La posada del programa Jóvenes de Corazón se convirtió en un espacio donde la edad pasó a segundo plano y lo más importante fue disfrutar el momento. Los adultos no solo asistieron como espectadores, también fueron protagonistas de una tarde que quedará guardada en la memoria de muchos.
BAILES, VILLANCICOS Y TALENTO QUE EMOCIONA
La celebración avanzó entre bailes tradicionales, música navideña y presentaciones llenas de entusiasmo. Los grupos que forman parte del programa demostraron que el talento no tiene fecha de caducidad, con coreografías preparadas con dedicación y villancicos cantados con el corazón 🎶🎅. Cada número arrancó aplausos sinceros y más de una sonrisa cómplice entre quienes observaban orgullosos a sus compañeros.

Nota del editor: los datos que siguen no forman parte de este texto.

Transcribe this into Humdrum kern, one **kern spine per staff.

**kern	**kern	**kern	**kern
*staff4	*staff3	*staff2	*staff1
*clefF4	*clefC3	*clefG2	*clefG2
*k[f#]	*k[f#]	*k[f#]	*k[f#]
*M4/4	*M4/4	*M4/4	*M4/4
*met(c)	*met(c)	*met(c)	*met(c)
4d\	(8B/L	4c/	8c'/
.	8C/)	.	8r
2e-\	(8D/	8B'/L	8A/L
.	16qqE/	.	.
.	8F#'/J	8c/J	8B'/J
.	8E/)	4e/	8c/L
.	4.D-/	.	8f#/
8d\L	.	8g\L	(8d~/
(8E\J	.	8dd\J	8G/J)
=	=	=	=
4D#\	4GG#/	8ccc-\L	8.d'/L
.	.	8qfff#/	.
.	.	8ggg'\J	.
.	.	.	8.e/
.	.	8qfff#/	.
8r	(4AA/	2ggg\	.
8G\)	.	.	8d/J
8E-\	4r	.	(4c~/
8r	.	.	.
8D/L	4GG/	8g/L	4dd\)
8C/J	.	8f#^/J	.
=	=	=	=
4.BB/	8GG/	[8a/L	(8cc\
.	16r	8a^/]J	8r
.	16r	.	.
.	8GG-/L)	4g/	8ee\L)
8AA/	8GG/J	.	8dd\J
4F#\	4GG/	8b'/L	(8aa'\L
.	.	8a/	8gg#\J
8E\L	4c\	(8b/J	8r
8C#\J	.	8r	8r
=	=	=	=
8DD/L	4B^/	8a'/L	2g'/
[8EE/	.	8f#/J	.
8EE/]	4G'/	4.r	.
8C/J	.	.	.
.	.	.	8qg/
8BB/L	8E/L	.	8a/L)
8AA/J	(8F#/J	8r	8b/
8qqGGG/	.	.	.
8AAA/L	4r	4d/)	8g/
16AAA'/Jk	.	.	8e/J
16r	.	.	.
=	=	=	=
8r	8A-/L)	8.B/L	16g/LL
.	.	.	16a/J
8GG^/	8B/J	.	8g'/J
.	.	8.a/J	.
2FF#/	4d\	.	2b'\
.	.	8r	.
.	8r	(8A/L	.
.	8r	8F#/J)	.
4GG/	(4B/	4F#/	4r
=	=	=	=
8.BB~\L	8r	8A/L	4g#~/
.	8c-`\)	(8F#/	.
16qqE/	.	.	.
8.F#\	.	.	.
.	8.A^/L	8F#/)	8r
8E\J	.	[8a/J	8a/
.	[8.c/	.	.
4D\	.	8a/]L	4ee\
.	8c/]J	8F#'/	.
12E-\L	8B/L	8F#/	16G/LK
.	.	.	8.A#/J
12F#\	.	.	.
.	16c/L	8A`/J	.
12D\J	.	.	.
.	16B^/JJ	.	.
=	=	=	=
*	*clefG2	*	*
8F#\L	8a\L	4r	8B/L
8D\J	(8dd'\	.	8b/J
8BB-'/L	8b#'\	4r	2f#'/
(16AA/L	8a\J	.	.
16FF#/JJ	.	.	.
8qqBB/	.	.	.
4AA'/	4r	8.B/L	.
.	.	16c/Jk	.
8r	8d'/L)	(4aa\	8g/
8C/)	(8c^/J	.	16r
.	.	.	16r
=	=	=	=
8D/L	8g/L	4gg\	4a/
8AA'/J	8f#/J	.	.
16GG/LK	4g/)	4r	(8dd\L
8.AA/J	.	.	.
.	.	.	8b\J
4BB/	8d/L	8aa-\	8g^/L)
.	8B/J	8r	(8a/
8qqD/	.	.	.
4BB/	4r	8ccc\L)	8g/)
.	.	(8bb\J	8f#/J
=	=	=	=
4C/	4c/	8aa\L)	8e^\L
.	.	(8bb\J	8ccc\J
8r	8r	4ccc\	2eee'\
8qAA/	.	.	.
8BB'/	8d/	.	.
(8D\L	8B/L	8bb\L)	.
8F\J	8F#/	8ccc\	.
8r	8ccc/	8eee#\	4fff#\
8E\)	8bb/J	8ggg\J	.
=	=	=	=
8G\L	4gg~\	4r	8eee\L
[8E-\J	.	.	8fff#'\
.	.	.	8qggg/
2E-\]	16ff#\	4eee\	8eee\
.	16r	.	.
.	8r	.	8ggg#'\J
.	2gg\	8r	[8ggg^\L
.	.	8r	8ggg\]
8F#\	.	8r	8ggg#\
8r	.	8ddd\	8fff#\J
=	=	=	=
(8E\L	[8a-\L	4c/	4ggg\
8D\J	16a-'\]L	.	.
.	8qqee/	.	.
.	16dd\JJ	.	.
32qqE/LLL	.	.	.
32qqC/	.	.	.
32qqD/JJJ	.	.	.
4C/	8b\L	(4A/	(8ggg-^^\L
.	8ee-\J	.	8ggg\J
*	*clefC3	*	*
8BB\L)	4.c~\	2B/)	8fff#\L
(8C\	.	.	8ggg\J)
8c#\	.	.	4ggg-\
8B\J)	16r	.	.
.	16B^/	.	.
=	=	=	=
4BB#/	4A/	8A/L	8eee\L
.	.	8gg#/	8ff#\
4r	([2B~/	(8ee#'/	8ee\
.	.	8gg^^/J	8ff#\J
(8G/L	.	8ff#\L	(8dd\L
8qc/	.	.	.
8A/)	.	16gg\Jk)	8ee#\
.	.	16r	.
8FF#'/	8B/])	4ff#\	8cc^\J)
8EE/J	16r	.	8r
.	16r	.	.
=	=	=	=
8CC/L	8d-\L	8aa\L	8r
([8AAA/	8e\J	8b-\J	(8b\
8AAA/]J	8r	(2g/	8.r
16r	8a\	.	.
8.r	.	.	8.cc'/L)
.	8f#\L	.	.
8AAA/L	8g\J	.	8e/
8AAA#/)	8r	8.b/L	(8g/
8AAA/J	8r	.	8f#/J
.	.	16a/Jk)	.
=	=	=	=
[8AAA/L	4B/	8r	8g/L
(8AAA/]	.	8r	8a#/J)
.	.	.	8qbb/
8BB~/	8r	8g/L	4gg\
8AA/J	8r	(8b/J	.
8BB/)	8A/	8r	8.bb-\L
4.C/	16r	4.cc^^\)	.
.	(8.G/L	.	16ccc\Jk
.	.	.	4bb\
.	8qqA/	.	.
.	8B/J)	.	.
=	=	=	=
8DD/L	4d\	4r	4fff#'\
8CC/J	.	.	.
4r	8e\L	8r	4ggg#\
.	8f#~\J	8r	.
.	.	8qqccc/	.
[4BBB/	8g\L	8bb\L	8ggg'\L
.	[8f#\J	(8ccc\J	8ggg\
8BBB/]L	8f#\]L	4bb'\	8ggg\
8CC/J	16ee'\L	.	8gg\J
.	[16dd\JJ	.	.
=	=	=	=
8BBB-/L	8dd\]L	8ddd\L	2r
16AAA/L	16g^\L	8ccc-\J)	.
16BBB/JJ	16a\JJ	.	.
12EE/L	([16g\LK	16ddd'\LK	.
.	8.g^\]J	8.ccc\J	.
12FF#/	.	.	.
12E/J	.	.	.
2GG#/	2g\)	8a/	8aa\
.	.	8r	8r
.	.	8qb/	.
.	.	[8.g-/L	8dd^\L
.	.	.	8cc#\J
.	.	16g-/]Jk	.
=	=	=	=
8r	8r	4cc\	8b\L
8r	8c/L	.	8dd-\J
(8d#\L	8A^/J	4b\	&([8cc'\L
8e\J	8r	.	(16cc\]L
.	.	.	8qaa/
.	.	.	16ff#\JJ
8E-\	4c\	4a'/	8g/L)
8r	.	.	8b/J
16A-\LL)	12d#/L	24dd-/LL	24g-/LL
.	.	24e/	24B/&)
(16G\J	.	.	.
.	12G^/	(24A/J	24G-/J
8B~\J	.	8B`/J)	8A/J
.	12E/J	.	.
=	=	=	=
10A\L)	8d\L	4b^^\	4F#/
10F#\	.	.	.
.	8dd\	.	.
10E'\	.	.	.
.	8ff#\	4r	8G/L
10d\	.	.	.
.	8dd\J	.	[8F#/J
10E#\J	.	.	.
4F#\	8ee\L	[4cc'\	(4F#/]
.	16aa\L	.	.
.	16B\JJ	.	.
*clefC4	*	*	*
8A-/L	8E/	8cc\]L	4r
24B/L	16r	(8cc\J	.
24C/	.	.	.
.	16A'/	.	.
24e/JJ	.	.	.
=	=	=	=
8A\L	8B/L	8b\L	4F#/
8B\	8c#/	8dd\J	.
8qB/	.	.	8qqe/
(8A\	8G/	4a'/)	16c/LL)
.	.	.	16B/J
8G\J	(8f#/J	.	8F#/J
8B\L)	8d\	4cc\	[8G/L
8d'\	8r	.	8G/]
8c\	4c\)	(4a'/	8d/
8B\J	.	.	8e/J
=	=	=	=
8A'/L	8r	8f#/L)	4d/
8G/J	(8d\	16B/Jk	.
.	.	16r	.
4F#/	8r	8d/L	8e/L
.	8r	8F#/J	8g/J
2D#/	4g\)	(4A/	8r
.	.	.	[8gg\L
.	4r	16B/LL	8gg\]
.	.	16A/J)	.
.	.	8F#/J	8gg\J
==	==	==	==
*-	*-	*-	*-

Uno de los momentos más entrañables fue el cuentacuentos, donde las historias despertaron recuerdos, risas y hasta alguna lágrima discreta. Para muchos adultos, escuchar relatos navideños significó volver a su infancia, recordar a la familia y revivir tradiciones que siguen vivas en estas fechas.
RECONOCIMIENTO A LA CONSTANCIA Y LA CONVIVENCIA
Además de la fiesta, la tarde también fue una oportunidad para reconocer el esfuerzo y la constancia que los adultos han mostrado a lo largo del año. Cada aplauso y cada palabra de reconocimiento se sintió sincera, como un agradecimiento colectivo por la energía, el compromiso y las ganas de seguir participando en actividades que fortalecen la convivencia 🤍.

Más allá de los regalos o los aplausos, lo que realmente se llevó cada asistente fue la sensación de pertenencia. Compartir mesa, charla y risas reforzó la importancia de crear espacios donde los adultos puedan convivir, expresarse y sentirse valorados.
La posada cerró con abrazos, fotos y el deseo de volver a encontrarse pronto, para muchos adultos, esta tarde fue una pausa alegre en la rutina, una prueba de que siempre hay motivos para celebrar y de que el espíritu navideño se vive mejor cuando se comparte 🎁🎄.